- EXERCISE DESCRIPTION -
Work out the number of lines that hold "Location" in the listing, and give that number with no other text.

- DATA SUPPLIED -
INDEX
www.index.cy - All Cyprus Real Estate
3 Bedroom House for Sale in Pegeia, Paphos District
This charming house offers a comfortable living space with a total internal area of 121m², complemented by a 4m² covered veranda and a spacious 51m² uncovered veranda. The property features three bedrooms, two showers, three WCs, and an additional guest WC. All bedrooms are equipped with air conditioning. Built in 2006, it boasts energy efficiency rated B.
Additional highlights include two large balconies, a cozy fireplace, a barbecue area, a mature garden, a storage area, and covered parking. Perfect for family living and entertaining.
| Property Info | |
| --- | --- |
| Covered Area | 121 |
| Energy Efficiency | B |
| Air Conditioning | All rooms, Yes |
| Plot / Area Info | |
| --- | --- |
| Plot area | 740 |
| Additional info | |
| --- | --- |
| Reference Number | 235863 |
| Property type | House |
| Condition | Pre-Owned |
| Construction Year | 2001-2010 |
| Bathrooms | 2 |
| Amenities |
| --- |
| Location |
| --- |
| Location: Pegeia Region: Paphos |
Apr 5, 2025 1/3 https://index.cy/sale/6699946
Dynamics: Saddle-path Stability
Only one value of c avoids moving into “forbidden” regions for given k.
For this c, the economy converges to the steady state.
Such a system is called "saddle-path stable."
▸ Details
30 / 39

* * *

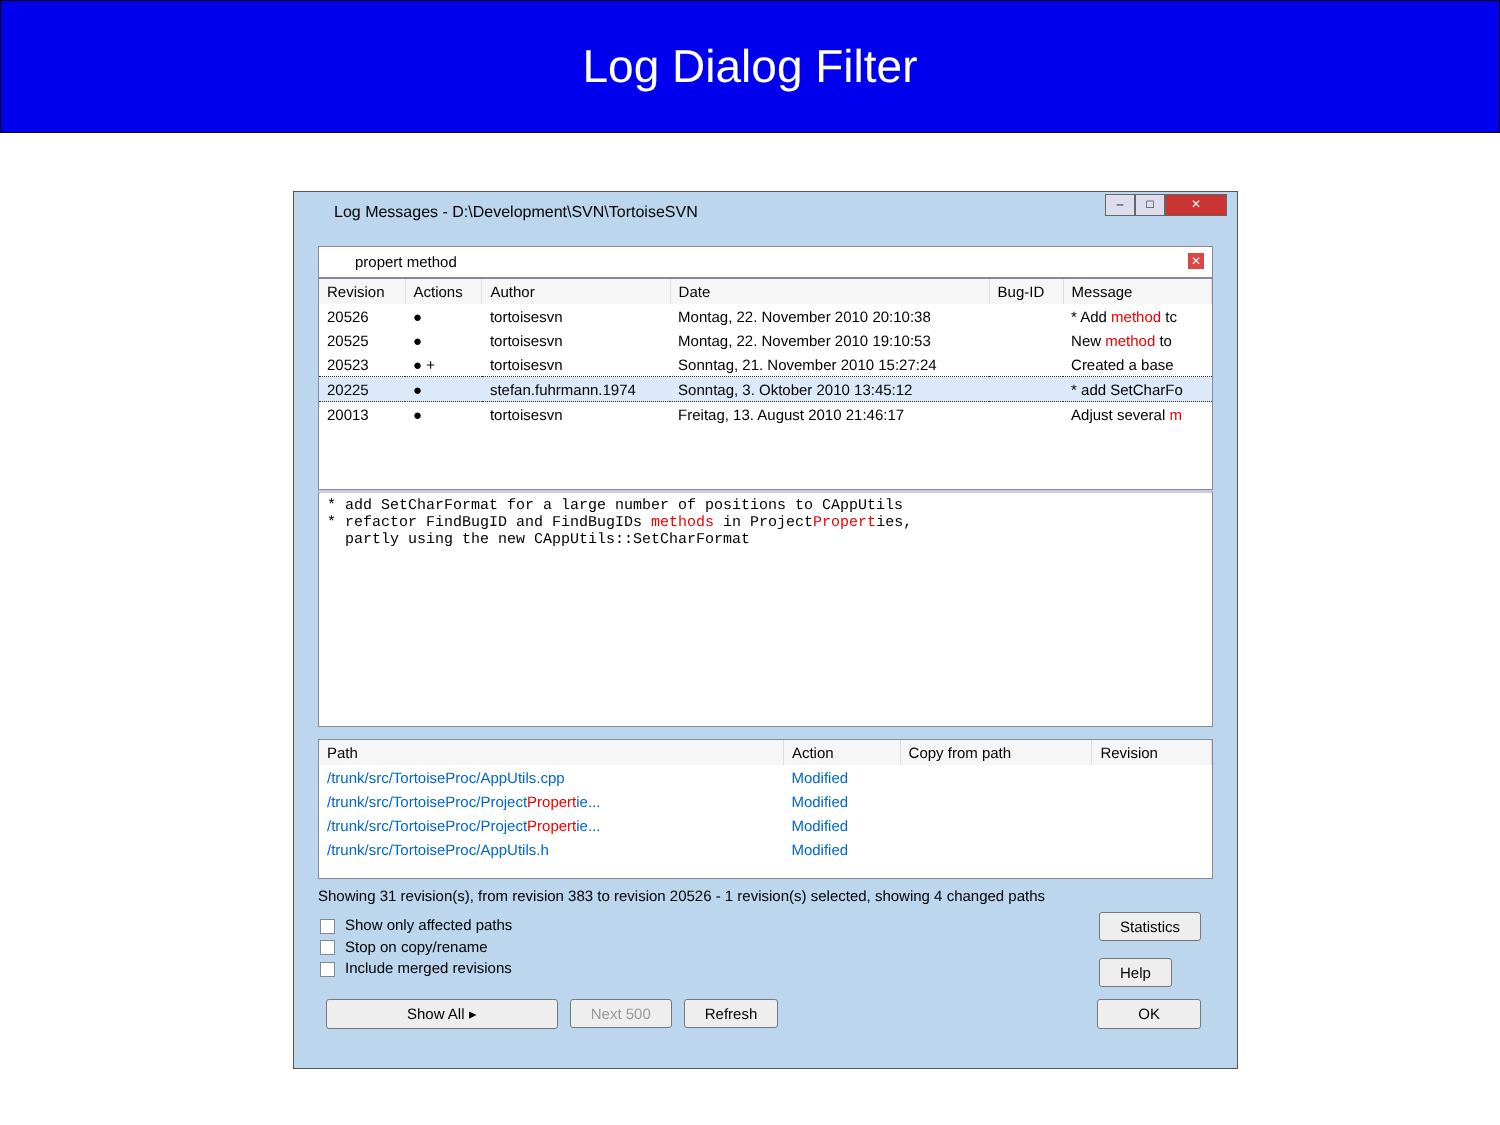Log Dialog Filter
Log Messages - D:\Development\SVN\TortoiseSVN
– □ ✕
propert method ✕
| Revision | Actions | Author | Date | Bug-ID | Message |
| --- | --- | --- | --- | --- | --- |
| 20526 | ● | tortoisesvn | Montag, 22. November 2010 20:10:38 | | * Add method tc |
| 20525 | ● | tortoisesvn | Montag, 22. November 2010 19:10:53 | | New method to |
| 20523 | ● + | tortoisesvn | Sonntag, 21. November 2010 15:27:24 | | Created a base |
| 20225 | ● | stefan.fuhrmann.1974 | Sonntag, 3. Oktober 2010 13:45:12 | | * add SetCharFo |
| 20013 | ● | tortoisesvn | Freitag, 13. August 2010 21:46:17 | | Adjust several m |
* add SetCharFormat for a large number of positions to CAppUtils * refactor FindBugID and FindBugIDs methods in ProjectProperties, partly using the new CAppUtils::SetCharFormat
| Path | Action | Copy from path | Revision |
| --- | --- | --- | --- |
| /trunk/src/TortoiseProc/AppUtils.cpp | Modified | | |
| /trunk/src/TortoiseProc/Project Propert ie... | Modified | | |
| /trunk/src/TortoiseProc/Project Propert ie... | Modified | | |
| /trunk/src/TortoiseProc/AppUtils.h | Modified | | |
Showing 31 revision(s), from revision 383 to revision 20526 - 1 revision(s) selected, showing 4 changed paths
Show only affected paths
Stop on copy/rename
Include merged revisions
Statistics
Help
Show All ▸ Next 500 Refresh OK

- ANSWER AREA -
2